* _About this exercise_:
Count the lines in the data below holding the string "demand" and write the total by itself.
◆ ◆ ◆ ◆ ◆
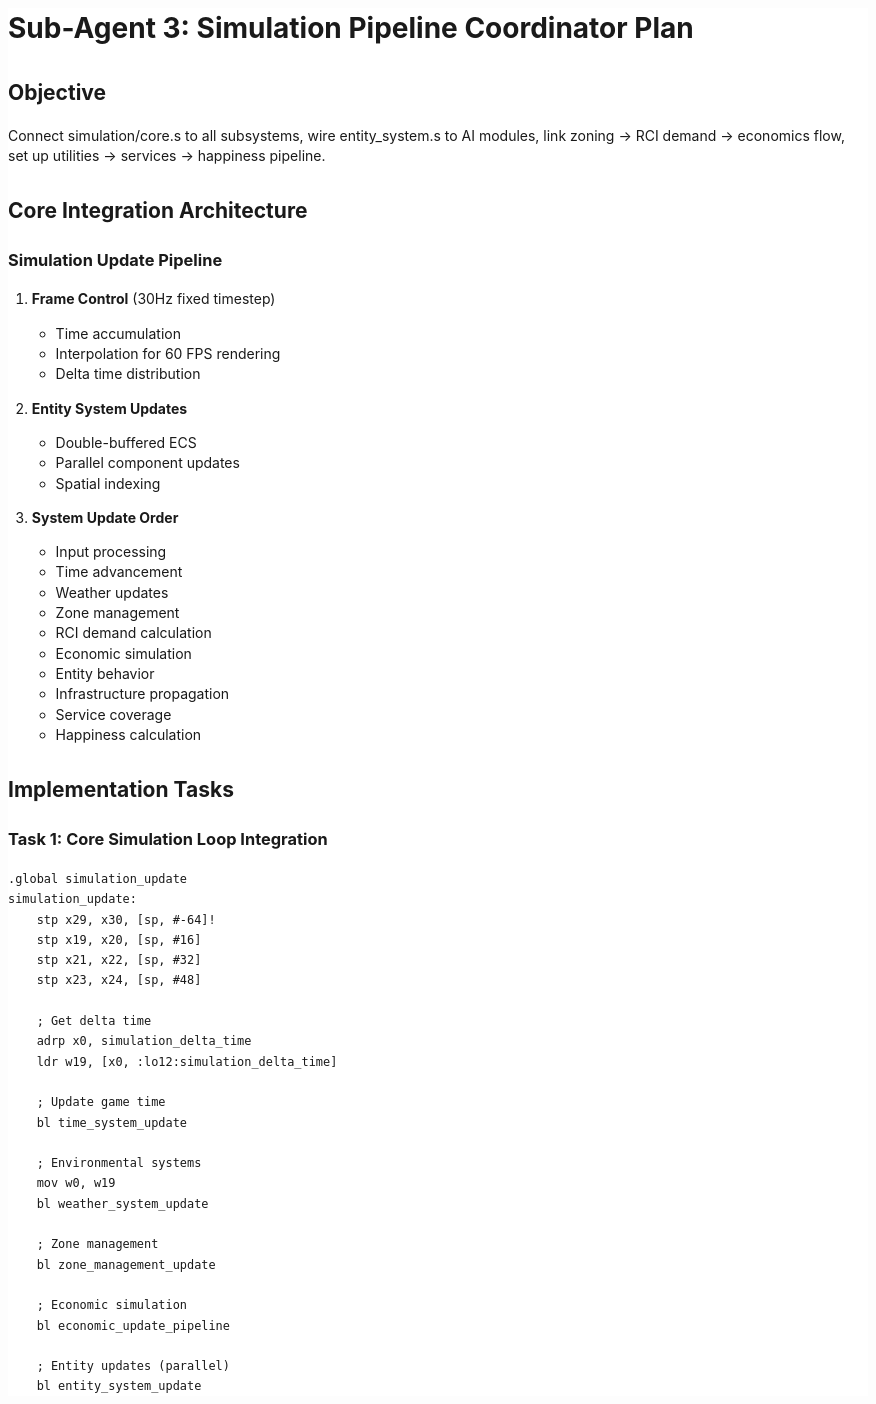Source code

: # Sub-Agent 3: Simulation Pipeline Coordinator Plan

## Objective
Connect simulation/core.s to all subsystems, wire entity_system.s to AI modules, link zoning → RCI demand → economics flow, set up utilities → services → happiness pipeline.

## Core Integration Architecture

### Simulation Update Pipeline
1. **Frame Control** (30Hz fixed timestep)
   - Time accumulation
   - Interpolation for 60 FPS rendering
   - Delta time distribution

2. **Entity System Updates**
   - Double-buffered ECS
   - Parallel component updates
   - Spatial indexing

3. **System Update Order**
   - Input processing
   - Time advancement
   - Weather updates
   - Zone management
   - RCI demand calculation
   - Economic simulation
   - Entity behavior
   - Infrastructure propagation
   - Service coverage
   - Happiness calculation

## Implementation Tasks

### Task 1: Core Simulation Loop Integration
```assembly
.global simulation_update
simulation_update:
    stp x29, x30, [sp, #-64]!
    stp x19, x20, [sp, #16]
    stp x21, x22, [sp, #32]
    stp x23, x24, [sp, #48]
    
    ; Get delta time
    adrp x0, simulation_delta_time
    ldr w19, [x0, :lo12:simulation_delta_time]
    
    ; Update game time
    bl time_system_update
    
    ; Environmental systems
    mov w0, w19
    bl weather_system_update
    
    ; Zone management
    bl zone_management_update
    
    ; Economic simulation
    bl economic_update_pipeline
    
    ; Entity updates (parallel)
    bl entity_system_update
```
◆ ◆ ◆ ◆ ◆
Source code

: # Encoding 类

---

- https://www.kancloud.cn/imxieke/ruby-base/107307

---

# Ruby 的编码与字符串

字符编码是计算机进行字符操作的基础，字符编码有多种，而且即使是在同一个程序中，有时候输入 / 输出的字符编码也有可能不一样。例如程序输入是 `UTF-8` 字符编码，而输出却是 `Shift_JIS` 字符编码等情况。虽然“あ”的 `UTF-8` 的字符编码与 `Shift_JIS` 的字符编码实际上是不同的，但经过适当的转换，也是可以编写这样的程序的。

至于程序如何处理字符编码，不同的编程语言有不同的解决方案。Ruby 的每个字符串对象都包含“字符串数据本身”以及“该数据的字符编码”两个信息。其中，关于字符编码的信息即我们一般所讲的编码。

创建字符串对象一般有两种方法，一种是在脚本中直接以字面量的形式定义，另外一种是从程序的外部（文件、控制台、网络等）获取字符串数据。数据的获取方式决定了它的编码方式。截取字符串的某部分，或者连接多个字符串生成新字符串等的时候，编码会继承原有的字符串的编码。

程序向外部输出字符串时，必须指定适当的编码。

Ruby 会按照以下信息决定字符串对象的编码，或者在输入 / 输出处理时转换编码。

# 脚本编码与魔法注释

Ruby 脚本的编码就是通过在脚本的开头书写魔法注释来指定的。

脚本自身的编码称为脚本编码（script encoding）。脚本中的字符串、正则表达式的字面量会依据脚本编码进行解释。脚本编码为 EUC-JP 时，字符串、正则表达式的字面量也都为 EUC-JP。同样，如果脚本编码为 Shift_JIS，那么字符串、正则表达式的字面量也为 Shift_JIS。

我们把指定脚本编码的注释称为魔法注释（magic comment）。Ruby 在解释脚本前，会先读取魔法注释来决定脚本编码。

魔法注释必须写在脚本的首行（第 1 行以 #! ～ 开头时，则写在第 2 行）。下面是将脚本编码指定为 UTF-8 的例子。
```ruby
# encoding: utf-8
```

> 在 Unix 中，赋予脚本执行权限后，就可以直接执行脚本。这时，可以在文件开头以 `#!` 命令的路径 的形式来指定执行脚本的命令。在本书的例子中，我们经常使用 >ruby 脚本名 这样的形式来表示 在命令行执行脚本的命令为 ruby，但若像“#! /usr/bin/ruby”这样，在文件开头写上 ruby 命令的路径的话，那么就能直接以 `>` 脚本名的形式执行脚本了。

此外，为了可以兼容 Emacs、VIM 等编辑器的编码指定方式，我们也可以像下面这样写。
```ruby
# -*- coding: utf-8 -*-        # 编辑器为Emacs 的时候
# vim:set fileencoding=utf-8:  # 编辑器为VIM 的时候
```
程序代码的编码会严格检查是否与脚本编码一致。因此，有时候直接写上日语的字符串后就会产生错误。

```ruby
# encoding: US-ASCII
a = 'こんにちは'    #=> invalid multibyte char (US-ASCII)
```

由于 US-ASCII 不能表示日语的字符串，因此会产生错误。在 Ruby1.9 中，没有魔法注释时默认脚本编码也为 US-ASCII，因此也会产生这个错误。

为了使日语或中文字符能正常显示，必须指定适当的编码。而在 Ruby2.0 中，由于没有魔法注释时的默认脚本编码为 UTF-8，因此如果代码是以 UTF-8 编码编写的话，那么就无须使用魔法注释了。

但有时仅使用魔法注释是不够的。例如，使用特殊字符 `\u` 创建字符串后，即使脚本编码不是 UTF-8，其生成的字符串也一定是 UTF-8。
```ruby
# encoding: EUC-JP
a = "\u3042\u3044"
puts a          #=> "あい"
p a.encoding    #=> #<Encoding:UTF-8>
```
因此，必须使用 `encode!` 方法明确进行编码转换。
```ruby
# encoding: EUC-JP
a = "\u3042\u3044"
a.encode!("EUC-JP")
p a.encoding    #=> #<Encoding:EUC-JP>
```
◆ ◆ ◆ ◆ ◆
* _Task solution_:
2